IMO 2006 Shortlisted Problems

Let $g(n)=nf(n)$ for $n\ge 1$ and $g(0)=0$. We note that, for $k=1,\dots ,n$, $$\lfloor \frac{n}{k}\rfloor -\lfloor \frac{n-1}{k}\rfloor =0$$ if $k$ is not a divisor of $n$ and $$\lfloor \frac{n}{k}\rfloor -\lfloor \frac{n-1}{k}\rfloor =1$$ if $k$ divides $n$. It therefore follows that if $d(n)$ is the number of positive divisors of $n\ge 1$ then $$\begin{array}{rl}g(n)& =\lfloor \frac{n}{1}\rfloor +\lfloor \frac{n}{2}\rfloor +\cdots +\lfloor \frac{n}{n-1}\rfloor +\lfloor \frac{n}{n}\rfloor \\ & =\lfloor \frac{n-1}{1}\rfloor +\lfloor \frac{n-1}{2}\rfloor +\cdots +\lfloor \frac{n-1}{n-1}\rfloor +\lfloor \frac{n-1}{n}\rfloor +d(n)\\ & =g(n-1)+d(n)\end{array}$$ Hence $$g(n)=g(n-1)+d(n)=g(n-2)+d(n-1)+d(n)=\cdots =d(1)+d(2)+\cdots +d(n)$$ meaning that $$f(n)=\frac{d(1)+d(2)+\cdots +d(n)}{n}.$$ In other words, $f(n)$ is equal to the arithmetic mean of $d(1),d(2),\dots ,d(n)$. In order to prove the claims, it is therefore sufficient to show that $d(n+1)>f(n)$ and $d(n+1)<f(n)$ both hold infinitely often.

We note that $d(1)=1$. For $n>1,d(n)\ge 2$ holds, with equality if and only if $n$ is prime.
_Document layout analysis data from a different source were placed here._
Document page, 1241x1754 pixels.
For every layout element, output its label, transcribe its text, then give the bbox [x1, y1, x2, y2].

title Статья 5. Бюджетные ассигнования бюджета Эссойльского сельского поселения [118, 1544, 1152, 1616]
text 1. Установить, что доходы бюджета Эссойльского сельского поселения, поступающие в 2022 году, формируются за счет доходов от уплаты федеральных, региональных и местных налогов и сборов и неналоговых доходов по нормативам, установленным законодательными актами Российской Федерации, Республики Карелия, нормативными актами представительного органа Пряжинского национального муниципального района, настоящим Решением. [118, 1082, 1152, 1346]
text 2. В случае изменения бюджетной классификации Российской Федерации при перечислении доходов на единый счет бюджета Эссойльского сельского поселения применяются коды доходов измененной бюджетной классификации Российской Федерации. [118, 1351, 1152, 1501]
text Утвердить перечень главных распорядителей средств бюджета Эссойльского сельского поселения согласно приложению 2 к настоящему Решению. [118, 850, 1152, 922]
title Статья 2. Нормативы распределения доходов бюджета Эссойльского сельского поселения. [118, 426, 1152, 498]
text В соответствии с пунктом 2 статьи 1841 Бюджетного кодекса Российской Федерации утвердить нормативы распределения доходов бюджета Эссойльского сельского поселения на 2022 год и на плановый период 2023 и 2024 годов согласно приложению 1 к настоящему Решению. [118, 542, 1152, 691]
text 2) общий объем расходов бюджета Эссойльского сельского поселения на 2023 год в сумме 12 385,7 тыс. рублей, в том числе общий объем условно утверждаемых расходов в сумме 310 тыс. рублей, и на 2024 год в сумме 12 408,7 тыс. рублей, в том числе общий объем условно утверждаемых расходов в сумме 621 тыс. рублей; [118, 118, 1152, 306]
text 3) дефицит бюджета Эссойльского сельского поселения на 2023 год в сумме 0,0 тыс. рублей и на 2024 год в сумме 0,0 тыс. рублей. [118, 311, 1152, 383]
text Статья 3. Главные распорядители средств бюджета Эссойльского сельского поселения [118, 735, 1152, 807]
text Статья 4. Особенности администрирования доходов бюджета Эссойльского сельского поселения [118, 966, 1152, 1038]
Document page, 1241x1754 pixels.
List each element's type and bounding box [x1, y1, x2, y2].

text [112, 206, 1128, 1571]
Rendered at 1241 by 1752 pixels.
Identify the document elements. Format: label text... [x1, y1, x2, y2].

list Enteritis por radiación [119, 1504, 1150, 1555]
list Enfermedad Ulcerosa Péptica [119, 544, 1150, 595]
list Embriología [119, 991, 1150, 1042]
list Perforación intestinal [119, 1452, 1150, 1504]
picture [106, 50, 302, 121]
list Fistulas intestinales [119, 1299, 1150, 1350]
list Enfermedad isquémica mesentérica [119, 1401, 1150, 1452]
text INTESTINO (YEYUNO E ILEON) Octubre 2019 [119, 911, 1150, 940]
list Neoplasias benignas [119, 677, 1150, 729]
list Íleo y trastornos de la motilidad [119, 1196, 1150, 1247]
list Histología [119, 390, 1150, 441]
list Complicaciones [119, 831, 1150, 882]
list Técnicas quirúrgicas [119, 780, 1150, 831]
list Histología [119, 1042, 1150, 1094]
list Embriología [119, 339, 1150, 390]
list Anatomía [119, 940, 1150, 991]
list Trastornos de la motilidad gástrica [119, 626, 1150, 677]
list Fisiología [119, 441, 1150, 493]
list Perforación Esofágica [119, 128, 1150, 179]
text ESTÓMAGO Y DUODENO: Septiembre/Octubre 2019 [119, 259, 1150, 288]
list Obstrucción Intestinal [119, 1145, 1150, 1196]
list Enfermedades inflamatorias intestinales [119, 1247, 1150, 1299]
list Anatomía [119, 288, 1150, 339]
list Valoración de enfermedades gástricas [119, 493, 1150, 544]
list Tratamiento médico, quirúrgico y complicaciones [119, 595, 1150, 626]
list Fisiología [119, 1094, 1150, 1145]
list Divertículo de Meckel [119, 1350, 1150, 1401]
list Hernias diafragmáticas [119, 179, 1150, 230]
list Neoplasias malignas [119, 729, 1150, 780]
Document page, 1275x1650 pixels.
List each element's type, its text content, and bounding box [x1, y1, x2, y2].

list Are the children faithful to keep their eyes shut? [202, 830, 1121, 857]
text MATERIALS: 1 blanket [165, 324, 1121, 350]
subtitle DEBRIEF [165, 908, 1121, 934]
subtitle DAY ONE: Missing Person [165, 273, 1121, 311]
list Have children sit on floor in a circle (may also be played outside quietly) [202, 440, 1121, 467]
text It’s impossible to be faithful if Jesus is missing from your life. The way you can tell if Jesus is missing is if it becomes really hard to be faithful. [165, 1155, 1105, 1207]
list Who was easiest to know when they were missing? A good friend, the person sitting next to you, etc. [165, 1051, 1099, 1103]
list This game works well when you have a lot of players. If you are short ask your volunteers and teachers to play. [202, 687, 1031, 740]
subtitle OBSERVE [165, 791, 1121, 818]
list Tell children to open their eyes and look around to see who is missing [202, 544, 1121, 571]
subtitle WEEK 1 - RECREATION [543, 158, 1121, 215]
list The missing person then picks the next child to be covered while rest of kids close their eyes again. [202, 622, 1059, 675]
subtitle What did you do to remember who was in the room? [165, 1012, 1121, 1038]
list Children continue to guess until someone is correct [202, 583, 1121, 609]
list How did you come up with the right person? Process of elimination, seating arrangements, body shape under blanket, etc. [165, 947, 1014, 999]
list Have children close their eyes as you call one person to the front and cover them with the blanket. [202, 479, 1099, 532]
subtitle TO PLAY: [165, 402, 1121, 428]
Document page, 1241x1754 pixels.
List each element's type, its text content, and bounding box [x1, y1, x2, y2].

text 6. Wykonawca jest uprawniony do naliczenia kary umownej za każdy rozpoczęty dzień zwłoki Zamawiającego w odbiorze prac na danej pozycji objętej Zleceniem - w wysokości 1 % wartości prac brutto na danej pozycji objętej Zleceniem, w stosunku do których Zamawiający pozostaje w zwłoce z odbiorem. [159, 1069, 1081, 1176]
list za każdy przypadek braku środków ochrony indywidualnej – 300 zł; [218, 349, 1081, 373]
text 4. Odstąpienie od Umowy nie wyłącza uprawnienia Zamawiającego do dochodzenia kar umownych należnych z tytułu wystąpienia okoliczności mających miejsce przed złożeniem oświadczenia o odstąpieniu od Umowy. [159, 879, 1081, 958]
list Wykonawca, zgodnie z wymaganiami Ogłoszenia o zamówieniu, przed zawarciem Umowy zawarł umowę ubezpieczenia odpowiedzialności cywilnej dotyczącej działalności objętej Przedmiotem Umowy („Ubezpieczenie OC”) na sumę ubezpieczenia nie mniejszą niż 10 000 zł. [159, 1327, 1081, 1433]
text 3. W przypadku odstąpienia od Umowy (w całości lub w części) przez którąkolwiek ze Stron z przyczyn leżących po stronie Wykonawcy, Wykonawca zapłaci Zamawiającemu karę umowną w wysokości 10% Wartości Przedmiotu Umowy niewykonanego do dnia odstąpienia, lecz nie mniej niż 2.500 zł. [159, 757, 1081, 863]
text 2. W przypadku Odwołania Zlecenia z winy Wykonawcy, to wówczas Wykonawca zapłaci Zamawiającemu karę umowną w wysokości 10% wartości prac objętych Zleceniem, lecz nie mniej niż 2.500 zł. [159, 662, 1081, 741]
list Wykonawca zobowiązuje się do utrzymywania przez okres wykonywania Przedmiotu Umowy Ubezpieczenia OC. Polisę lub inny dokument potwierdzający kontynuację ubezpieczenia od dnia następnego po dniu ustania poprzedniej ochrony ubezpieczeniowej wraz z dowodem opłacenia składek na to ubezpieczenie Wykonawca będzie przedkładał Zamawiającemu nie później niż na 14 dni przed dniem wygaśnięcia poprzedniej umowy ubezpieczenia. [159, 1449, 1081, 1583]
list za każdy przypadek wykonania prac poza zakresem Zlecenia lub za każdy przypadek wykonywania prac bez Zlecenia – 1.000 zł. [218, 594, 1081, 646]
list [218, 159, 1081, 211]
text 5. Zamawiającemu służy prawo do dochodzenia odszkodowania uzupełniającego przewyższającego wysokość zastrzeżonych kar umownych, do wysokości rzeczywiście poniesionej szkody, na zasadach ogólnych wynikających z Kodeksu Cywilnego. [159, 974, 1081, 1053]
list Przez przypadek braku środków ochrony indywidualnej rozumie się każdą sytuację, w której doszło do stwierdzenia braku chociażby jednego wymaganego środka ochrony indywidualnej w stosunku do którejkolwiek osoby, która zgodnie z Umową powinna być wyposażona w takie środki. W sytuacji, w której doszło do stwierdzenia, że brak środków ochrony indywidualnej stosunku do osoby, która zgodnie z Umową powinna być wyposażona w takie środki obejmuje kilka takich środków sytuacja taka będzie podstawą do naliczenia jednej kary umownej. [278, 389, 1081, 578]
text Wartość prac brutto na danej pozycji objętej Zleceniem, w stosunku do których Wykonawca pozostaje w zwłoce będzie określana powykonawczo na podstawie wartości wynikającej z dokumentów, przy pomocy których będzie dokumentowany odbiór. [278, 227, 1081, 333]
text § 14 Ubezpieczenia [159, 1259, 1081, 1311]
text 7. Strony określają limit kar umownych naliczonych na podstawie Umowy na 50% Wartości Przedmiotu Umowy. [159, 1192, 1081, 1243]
Since $f(6)=7/3>2$, it follows that $f(n)>2$ holds for all $n\ge 6$.

Since there are infinitely many primes, $d(n+1)=2$ holds for infinitely many values of $n$, and for each such $n\ge 6$ we have $d(n+1)=2<f(n)$. This proves claim (b).

To prove (a), notice that the sequence $d(1),d(2),d(3),\dots$ is unbounded (e. g. $d\left(2^k\right)=k+1$ for all $k$ ). Hence $d(n+1)>\max \{d(1),d(2),\dots ,d(n)\}$ for infinitely many $n$. For all such $n$, we have $d(n+1)>f(n)$. This completes the solution.